Victorian stand-ups, dressed in the "grotesque and gorgeous" outfits of a clown, would deliver jokes about useless husbands and bad-tempered wives, violent policemen, railway crashes and the hardships faced by the poor. It seems that Victorians liked clever word-play and punning: "Bad husbands are like bad coals - they smoke, they go out, and they don't keep the pot boiling."

"It's mostly gentle humour - but some of the misogynistic stuff is quite vicious” said Doctor Featherstone. “There's one where he says 'ave you seen my girlfriend's bonnet, I gave her that? Have you seen her jacket, I gave her that. Have you seen her eyes? Yes, they were both black. And the clown says - yes, I gave her those."

The police were also the butt of jokes: "This town is paraded with policemen in blue, They carry a mighty big staff and make use of it too. They batter your sconce in for pleasure, In the station house poke you for fun, They take all your money and treasure - And fine you five bob when they've done!"
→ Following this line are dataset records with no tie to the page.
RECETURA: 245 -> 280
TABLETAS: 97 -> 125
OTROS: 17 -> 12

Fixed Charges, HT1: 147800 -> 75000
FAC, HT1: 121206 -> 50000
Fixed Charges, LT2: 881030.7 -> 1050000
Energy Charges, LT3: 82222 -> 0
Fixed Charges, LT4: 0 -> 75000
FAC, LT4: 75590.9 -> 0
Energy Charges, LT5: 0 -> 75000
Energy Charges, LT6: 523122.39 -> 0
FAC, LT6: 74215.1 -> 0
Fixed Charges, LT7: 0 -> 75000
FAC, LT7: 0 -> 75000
So who would I go for? The late, great Bill Hicks or the late Tom Lawrence? I think Bill Hicks had the edge in the dead comedian stakes!
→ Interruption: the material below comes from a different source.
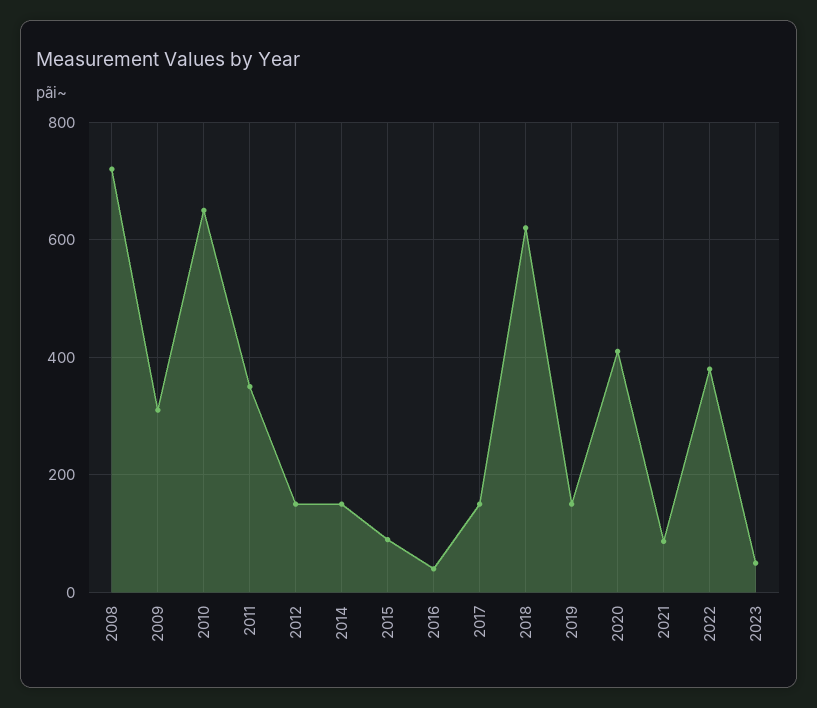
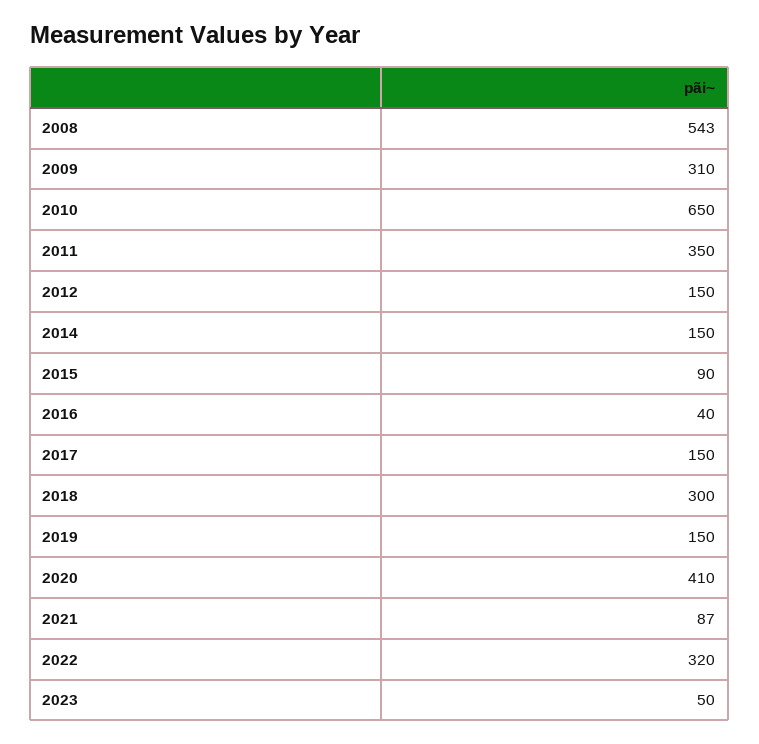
2008: 720 -> 543
2018: 620 -> 300
2022: 380 -> 320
But that wasn’t the end to today’s gruesome puns. I have only recently started reading Terry Pratchett’s Discworld books and very entertaining they are too. However, he is certainly not above some ghastly puns himself. A short while later while on the train into London I came across this atrocity in “Soul Music” (In which Death seeks the meaning of life and a music with rocks in it becomes the toast of Ankh Morpork):

”Who’s the most famous horn player there ever was Glod”

“Brother Charnel” said the dwarf promptly “Everyone knows that. He stole the altar gold from the temple of Offler and had it made into a horn and played magical music until the gods caught up with him and pulled off his-“

“Right” said Buddy “but if you went out there now and asked who the most famous horn player is, would they remember some felonious monk or would they shout for Glod Glodson”



Steve Bates said...

Pratchett, describing Ankh-Morpork's historic great fire, describes part of a rioting mob breaking into a musical instrument store and carrying off instruments. One character... sorry, I can't remember which... has just one word for them: "Luters." GROAN!
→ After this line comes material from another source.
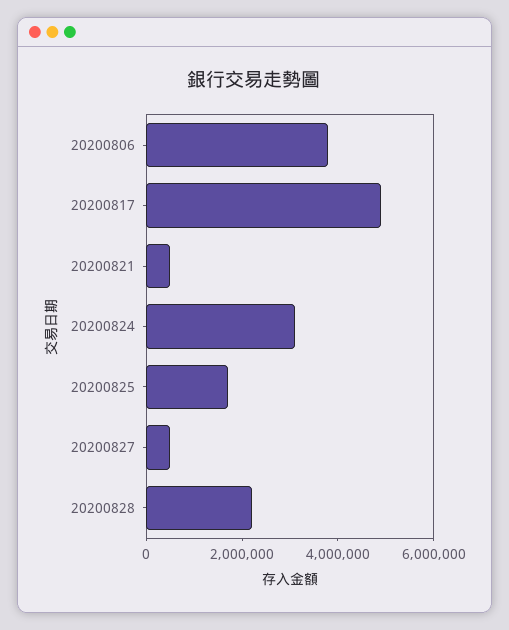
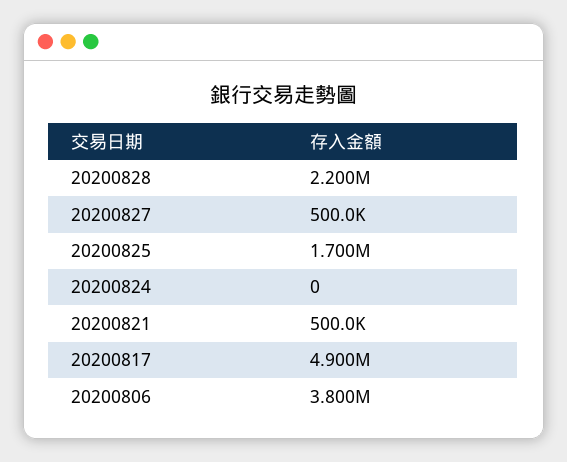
20200824: 3000000 -> 0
Unfortunately, the pun "felonious monk" has been around a long time, since long before Pratchett, probably since the great, quirky piano man himself. These days, I believe there's even a blogger who uses that name.

Anonymous said...

Robert Rankin is a good source for appalling puns.

Of course I can't recall any off the top of my head... just read all the books.

Bryan said...

I knew you would get it, Jams.

"I'm on a mission from Glod" was my second favorite, but I've seen The Blues Brothers too many times.

jams o donnell said...

Luters? Noe that is plumbing the depthsm Steve! As was being on a message from Glod Bryan... oh and looking a bit elvish and all the other ones!

I am enjpying the Discworld jokes very much.. Monstrous regiment next (way out of synch I know but in the main I am working backwards)

I am no surprised the Felonious monk one is an oldie Steve.. Still it was a groan inducer!

Robert Ranking, now there is another writer I have never read. Being a fan of all things fortean, I really wonder why I haven't Skuds

elasticwaistbandlady said...

Sadly, I suffer from Victorian pun illiteracy. :( With your pledge of 100 dollars a month though, you can help bring joy and laughter into the life of a person who just doesn't "get it." Can I count on your support to wipe out this pervasive pun incompetency problem, jams?

jams o donnell said...

Oooh when you put it that way EWBL, how could I refuse?

Anonymous said...

"Good Omens" by Neil Gaiman and Terry Pratchett. Read it and GROAN. It's hilarious!

jams o donnell said...

I'll be reading it pretty soon by looks of it Siv.. I'm getting through the Discworld books at a fair rate of knots and, Rincewind apart, I am enjoying them very much!